Second suitcase with remains found in Cyprus homicide case
NICOSIA, Cyprus — Police in Cyprus recovered a second suitcase containing decomposing human remains Sunday from a contaminated lake where a military officer who confessed to killing seven foreign women and girls told authorities he dumped the bodies of three victims.
The lake is part of an abandoned copper pyrite mine where a woman’s body was found by chance last month in a flooded shaft, setting off an investigation that police say led to the island nation’s first serial killer.
An army captain, 35, told investigators he killed five women and two girls and disposed of three bodies — those of a Filipino woman and a Romanian mother and daughter — in the man-made lake. A suitcase with the remains of a woman was found at the bottom a week ago.
A coroner will examine the remains found Sunday to try to identify the victim, police spokesman Andreas Angelides said. Divers are scouring the lake bottom with a sophisticated sonar device for another suitcase, Fire Service Chief Marcos Trangolas said.
The search for bodies and evidence started weeks ago in a case that brought allegations of police negligence and cost the country’s justice minister and the police chief their jobs.
Police have been accused of failing to properly investigate when a victim was reported missing 2½ years ago, allowing the suspect to keep killing.
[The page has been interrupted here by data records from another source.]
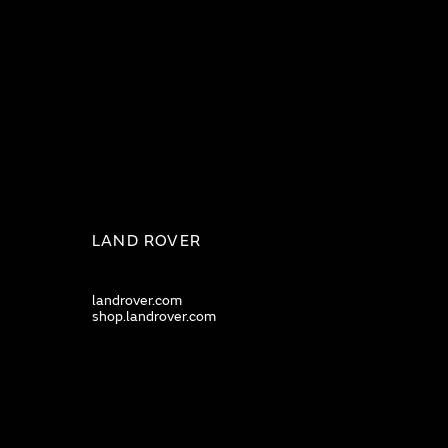
LAND ROVER
landrover.com
shop.landrover.com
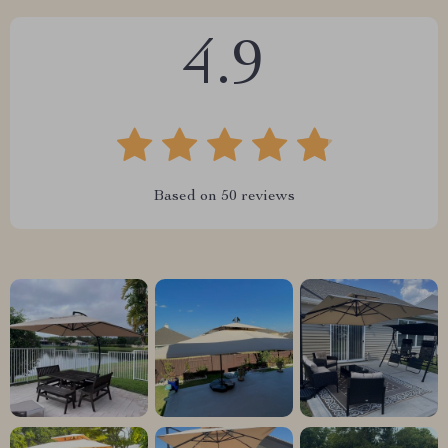
4.9
Based on
50
reviews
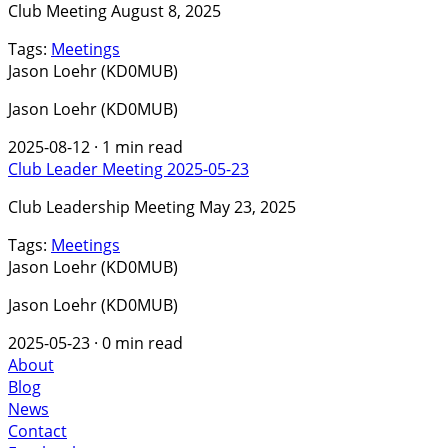
Club Meeting August 8, 2025
Tags:
Meetings
Jason Loehr (KD0MUB)
Jason Loehr (KD0MUB)
2025-08-12
·
1 min read
Club Leader Meeting 2025-05-23
Club Leadership Meeting May 23, 2025
Tags:
Meetings
Jason Loehr (KD0MUB)
Jason Loehr (KD0MUB)
2025-05-23
·
0 min read
About
Blog
News
Contact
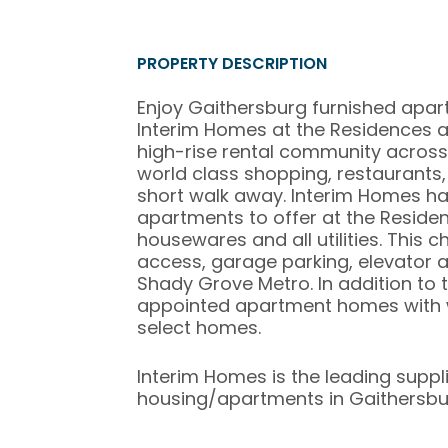
PROPERTY DESCRIPTION
Enjoy Gaithersburg furnished apa
Interim Homes at the Residences at
high-rise rental community across
world class shopping, restaurants
short walk away. Interim Homes ha
apartments to offer at the Residenc
housewares and all utilities. This 
access, garage parking, elevator 
Shady Grove Metro. In addition to 
appointed apartment homes with w
select homes.
Interim Homes is the leading suppl
housing/apartments in Gaithersbu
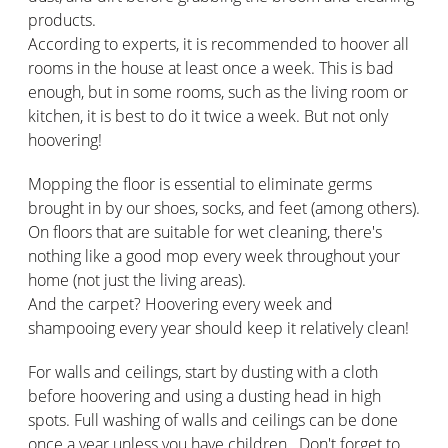
products.
According to experts, it is recommended to hoover all
rooms in the house at least once a week. This is bad
enough, but in some rooms, such as the living room or
kitchen, it is best to do it twice a week. But not only
hoovering!
Mopping the floor is essential to eliminate germs
brought in by our shoes, socks, and feet (among others).
On floors that are suitable for wet cleaning, there's
nothing like a good mop every week throughout your
home (not just the living areas).
And the carpet? Hoovering every week and
shampooing every year should keep it relatively clean!
For walls and ceilings, start by dusting with a cloth
before hoovering and using a dusting head in high
spots. Full washing of walls and ceilings can be done
once a year unless you have children.. Don't forget to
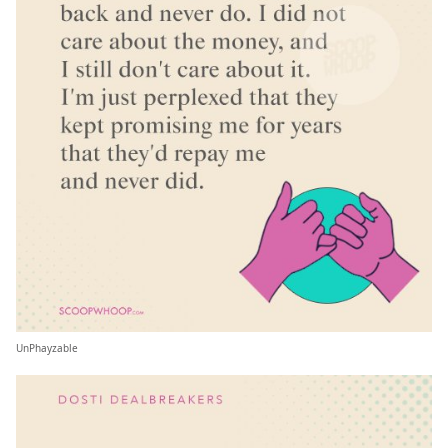
UnPhayzable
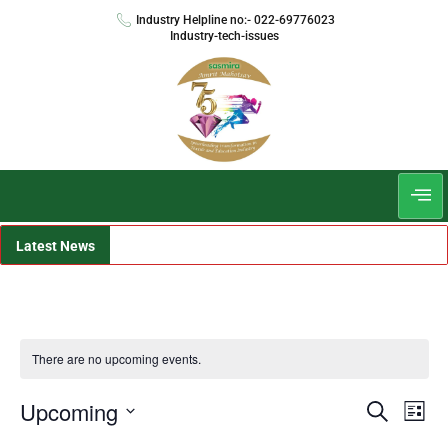
Industry Helpline no:- 022-69776023
Industry-tech-issues
Latest News
There are no upcoming events.
Events
Even
Upcoming
Search
List
View
Search
Select
Navi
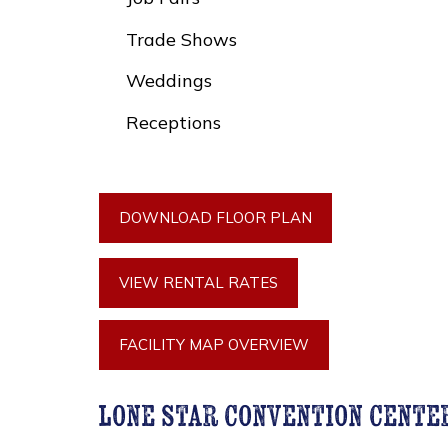
Trade Shows
Weddings
Receptions
DOWNLOAD FLOOR PLAN
VIEW RENTAL RATES
FACILITY MAP OVERVIEW
lone star convention cente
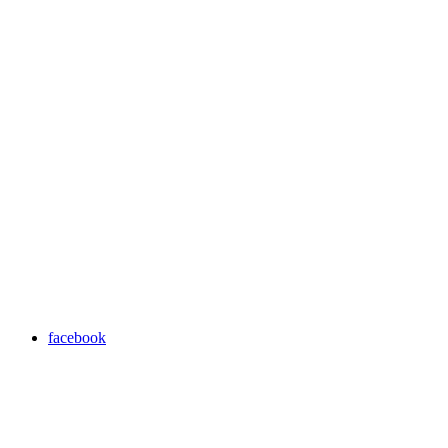
facebook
Several of the women were reported as missing to police.
Earlier Sunday, Criminal Investigation Department Chief Neophytos Shailos told a court in Nicosia that the suspect allegedly raped a woman in 2017 after he picked her up in his car, saying he wanted to give her the photographs he took. Shailos said the suspect recorded video on his cellphone.
The woman, 19, a foreign citizen, called the suspect’s wife at the time and told her what had happened, Shailos said. He did not elaborate on what the suspect’s wife did with that information. The couple, who have two children, have since divorced.
Shailos said investigators are trying to secure additional testimony from a female friend of the alleged victim, who has since left the island. He did not state her nationality.
The court on Sunday extended the suspect’s detention for another eight days. He has not been named because he has not yet been charged in what authorities are calling the most horrifying multiple-slayings case in Cyprus history.
The suspect, who represented himself in court Sunday and wore a bulletproof vest, said he had no objections to the detention renewal.